Ultimately, appellate jurisdiction of state court judgments rests in the United States Supreme Court, not in the federal district court. 28 U.S.C. § 1257. A federal district court lacks subject matter jurisdiction to hear an appeal of a state court judgment (the Rooker-Feldman Doctrine). District of Columbia Court of Appeals v. Feldman, 460 U.S. 462 (1983); Rooker v. Fidelity Trust Co., 263 U.S. 413 (1923). See Bianchi v. Rylaarsdam, 334 F.3d 895, 896 (9th Cir. 2003), cert. denied, 540 U.S. 1213 (2004). A federal complaint must be dismissed for lack of subject matter jurisdiction if the claims raised in the complaint are inextricably intertwined with the state court's decisions so that adjudication of the federal claims would undercut the state ruling or require the district court to interpret the application of state laws or procedural rules. Bianchi, 334 F.3d at 898. Put another way, a claim is inextricably intertwined with a state court judgment if the federal claim succeeds only to the extent that the state court wrongly decided the issues before it or if the relief requested in the federal action would effectively reverse the state court's decision or void its ruling. Fontana Empire Center, LLC v. City of Fontana, 307 F.3d 987, 992 (9th Cir. 2002). The Rooker-Feldman Doctrine applies to federal "cases brought by state-court losers complaining of injuries caused by state-court judgments rendered before the district court proceedings and inviting district court review and rejection of those judgments." Exxon Mobil Corp. v. Saudi Basic Industries Corp., 544 U.S. 280, 284 (2005).

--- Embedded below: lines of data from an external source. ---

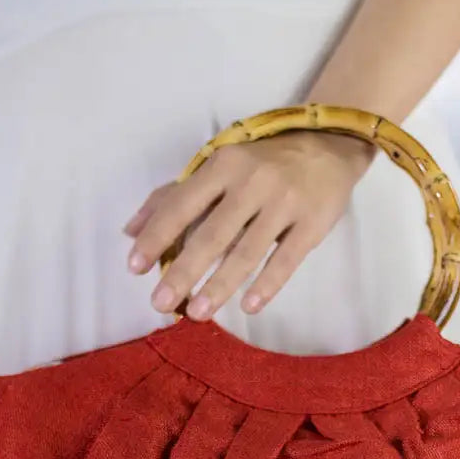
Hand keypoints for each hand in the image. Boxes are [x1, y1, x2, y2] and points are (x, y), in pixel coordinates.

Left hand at [124, 132, 373, 318]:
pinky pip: (286, 258)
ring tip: (197, 313)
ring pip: (246, 251)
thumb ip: (173, 196)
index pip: (181, 204)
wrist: (328, 145)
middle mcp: (251, 182)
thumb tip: (130, 230)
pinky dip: (267, 284)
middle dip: (183, 271)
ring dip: (220, 285)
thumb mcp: (217, 167)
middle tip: (160, 303)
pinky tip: (249, 306)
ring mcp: (284, 203)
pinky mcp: (312, 223)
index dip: (157, 236)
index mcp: (222, 165)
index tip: (135, 267)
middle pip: (212, 234)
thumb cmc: (262, 162)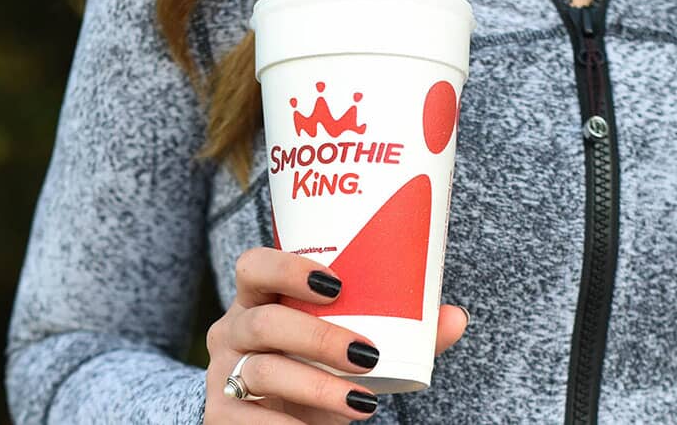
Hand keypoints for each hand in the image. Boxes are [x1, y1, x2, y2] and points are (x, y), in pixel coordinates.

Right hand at [203, 247, 468, 424]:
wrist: (275, 420)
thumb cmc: (314, 369)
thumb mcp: (348, 349)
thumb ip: (399, 333)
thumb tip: (456, 317)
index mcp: (260, 298)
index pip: (254, 266)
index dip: (286, 267)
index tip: (336, 284)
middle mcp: (234, 330)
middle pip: (263, 322)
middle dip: (316, 337)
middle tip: (366, 353)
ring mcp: (223, 373)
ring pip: (262, 372)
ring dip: (316, 387)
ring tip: (363, 403)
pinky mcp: (221, 415)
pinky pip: (249, 420)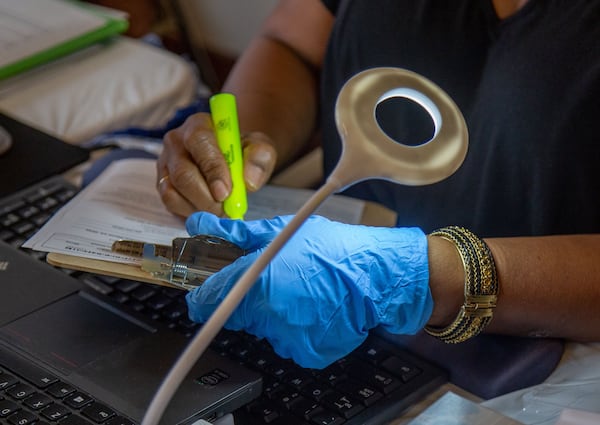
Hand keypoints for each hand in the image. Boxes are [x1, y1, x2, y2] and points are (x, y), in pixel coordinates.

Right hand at [157, 112, 276, 216]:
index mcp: (199, 125)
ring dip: (199, 208)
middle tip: (226, 210)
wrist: (231, 160)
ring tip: (220, 211)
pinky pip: (171, 203)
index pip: (199, 142)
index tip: (225, 193)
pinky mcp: (162, 183)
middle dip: (206, 198)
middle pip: (183, 173)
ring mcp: (165, 163)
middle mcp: (176, 141)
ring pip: (173, 192)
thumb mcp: (259, 149)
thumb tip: (248, 181)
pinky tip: (207, 211)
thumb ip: (260, 159)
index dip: (212, 169)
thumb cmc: (243, 152)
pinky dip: (190, 212)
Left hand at [185, 212, 432, 368]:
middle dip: (249, 298)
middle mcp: (270, 315)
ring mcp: (289, 337)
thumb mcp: (281, 230)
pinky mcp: (306, 352)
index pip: (209, 300)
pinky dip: (296, 328)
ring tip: (303, 290)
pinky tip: (314, 307)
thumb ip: (234, 234)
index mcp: (258, 283)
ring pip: (264, 328)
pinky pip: (288, 341)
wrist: (377, 274)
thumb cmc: (332, 248)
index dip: (204, 296)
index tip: (207, 293)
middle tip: (278, 279)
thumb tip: (200, 226)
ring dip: (275, 313)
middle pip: (239, 314)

III. Conclusion and Recommendation
Plaintiff's complaint seeks review of a determination made in the course of a state criminal prosecution in the guise of a civil rights action against the police detectives who investigated the crime. This Court lacks jurisdiction to conduct such a review. Accordingly, the undersigned recommends that this action be dismissed with prejudice for failure to state a claim on which relief may be granted.
The undersigned also notes that Plaintiff has brought numerous civil rights actions in this Court. If, after its review of these findings and recommendations, the District Court elects to adopt them, Plaintiff will have brought three actions before this Court that were dismissed as frivolous or malicious, and for failing to state a claim on which relief may be granted. Pursuant to 28 U.S.C. § 1915(g), Plaintiff will then be precluded from bringing any further action in federal court in forma pauperis unless he "is in imminent danger of serious physical injury."
These findings and recommendations are submitted to the Honorable Anthony W. Ishii, United States District Court Judge, pursuant to the provisions of 28 U.S.C. § 636(b)(1)(B) and Rule 72-304 of the Local Rules of Practice for the United States District Court, Eastern District of California. Within thirty (30) days after being served with a copy, Plaintiff may file written objections with the court, serving a copy on all parties. Such a document should be captioned "Objections to Magistrate Judge's Findings and Recommendations." The Court will then review the Magistrate Judge's ruling pursuant to 28 U.S.C. § 636(b)(1)(C). Plaintiff advised that failure to file objections within the specified time may waive the right to appeal the District Court's order. Martinez v. Ylst, 951 F.2d 1153 (9th Cir. 1991). IT IS SO ORDERED.